Nice, and how about narrowing the thing for dipping? Is it easily done or is it a chore?


----------



## Dan94

5 mins mate, just unscrew the holding cap, adjust the bottom supporting bar for width then rescrew the cap


----------



## d3v

5 mins literally? Really 5 whole minutes? If so that's far too long when performing a routine!


----------



## Dan94

Figure of speech, maybe like a minute - 30 secs


----------



## mph

@d3v this is the same bench I had my eye on. Or the more expensive zenith version but the one you have looks good value for money. Floor space wise I wonder if it's any smaller than my current full rack....

Do you have dip bars for it?


----------



## d3v

Hi mate no I didn't get the dip attachment, instead I use my olympic bar and my older standard spinlock bar placed side-by-side over the spotter catcher rails then dip between them. It works perfectly and I saved £30!

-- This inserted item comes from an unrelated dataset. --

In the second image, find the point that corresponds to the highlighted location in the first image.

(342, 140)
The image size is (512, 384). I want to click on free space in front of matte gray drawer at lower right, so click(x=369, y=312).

As for floor space it's 4.5 foot deep, but I forgot how wide.


----------



## mikemarshall

Hello sorry as this thread is now a few years old!! Is everyone still happy with the Bodymax CF470 heavy half rack? If you wouldnt mind answering something for me please - the chin up bar, could I turn it upside down to lower the height slightly and still use it as a chin up bar? My ceiling height is literally 217cm. Cheers in advance


----------